NVIDIA Inference Server Proxy

The NVIDIA Inference Server Proxy provides a proxy to forward Seldon prediction requests to a running NVIDIA Inference Server.

Configuration

The Nvidia Proxy takes several parameters:

Parameter

Type

Value

Example

url

STRING

URL to Nvidia Inference Server endpoint

127.0.0.1:8000

model_name

STRING

model name

tensorrt_mnist

protocol

STRING

API protocol to use: HTTP or GRPC

HTTP

An example SeldonDeployment Kubernetes resource taken from the MNIST demo is shown below to illustrate how these parameters are set. The graph consists of three containers

  1. A Seldon transformer to do feature transformations on the raw input.

  2. A NVIDIA Inference Server Model Proxy.

  3. The NVIDIA Inference Server loaded with a model.

MNIST Example
{
    "apiVersion": "machinelearning.seldon.io/v1alpha2",
    "kind": "SeldonDeployment",
    "metadata": {
        "labels": {
            "app": "seldon"
        },
        "name": "nvidia-mnist",
    "namespace": "kubeflow"
    },
    "spec": {
        "name": "caffe2-mnist",
        "predictors": [
            {
                "componentSpecs": [{
                    "spec": {
                        "containers": [
                            {
                                "image": "seldonio/mnist-caffe2-transformer:0.1",
                                "name": "mnist-transformer"
                            },
                            {
                                "image": "seldonio/nvidia-inference-server-proxy:0.1",
                                "name": "nvidia-proxy"
                            },
                {
                "args": [
                    "--model-store=gs://seldon-inference-server-model-store"
                ],
                "command": [
                    "inference_server"
                ],
                "image": "nvcr.io/nvidia/inferenceserver:18.08.1-py2",
                "livenessProbe": {
                    "failureThreshold": 3,
                    "handler":{
                    "httpGet": {
                        "path": "/api/health/live",
                        "port": 8000,
                        "scheme": "HTTP"

--- YOUR TASK ---
Answer these questions from the NVIDIA Inference Server Proxy documentation:
(a) What example value is given for the model_name parameter?
(b) Which two API protocols can the protocol parameter use?
(c) What path does the liveness probe's httpGet check?

--- MATERIAL SUPPLIED ---

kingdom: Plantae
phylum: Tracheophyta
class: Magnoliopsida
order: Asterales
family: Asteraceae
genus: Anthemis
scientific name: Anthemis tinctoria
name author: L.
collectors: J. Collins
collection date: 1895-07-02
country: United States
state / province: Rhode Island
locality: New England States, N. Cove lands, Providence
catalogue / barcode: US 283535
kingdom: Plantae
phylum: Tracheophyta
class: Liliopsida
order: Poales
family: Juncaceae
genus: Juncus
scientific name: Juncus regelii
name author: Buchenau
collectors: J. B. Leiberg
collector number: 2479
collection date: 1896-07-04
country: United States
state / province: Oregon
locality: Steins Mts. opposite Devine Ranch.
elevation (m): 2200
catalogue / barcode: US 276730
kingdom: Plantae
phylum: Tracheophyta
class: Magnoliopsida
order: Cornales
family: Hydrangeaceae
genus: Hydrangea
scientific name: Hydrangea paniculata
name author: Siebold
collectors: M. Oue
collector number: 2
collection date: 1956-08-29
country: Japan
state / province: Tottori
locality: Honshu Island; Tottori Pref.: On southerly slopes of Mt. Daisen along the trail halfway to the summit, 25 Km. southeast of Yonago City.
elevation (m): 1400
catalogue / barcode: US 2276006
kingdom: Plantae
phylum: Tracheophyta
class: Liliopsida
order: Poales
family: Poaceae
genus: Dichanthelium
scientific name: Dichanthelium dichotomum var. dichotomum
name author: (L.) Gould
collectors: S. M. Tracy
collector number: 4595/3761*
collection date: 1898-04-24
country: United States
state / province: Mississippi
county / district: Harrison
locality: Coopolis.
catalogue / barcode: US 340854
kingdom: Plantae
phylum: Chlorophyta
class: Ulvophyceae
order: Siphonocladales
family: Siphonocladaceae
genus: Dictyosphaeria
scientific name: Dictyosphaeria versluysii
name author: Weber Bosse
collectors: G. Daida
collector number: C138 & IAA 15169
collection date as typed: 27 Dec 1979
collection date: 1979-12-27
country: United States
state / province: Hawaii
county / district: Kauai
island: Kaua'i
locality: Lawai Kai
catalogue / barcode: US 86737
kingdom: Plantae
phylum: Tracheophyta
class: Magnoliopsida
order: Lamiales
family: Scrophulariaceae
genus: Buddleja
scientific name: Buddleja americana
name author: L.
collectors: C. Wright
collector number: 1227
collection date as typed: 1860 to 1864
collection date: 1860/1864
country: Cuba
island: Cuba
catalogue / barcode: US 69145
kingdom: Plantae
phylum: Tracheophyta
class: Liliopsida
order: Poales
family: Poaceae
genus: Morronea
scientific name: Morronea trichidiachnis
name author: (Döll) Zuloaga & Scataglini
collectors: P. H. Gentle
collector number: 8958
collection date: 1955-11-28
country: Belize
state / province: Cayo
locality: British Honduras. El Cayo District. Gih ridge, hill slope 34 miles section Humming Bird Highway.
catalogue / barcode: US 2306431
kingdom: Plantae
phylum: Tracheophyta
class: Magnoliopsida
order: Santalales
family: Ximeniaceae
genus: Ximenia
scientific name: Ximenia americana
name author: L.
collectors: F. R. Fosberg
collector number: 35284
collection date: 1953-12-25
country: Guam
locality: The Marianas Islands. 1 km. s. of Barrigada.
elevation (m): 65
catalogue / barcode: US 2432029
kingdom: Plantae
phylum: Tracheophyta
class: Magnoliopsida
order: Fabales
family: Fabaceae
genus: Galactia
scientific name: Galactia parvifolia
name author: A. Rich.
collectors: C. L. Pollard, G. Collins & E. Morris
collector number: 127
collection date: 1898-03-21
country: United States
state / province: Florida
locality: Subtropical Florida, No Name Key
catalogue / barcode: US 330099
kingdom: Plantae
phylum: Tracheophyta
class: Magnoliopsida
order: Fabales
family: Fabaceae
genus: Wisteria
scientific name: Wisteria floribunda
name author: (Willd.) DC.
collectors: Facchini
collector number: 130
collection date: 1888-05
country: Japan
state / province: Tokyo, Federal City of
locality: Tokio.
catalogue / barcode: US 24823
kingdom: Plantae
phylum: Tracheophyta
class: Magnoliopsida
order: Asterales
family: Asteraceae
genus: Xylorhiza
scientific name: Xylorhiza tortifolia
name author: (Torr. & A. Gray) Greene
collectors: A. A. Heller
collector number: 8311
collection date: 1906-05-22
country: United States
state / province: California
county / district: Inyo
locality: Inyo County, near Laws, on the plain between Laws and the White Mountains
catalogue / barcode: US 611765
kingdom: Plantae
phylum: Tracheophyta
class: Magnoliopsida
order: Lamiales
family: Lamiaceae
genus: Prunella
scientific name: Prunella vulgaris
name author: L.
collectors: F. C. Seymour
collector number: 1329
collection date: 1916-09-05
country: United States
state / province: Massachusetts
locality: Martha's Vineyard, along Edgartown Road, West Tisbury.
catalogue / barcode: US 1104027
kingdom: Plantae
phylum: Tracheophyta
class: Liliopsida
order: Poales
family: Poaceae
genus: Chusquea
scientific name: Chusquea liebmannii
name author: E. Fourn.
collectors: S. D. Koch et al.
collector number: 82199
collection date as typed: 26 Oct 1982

--- EXERCISE ANSWER ---
(a) tensorrt_mnist
(b) HTTP and GRPC
(c) /api/health/live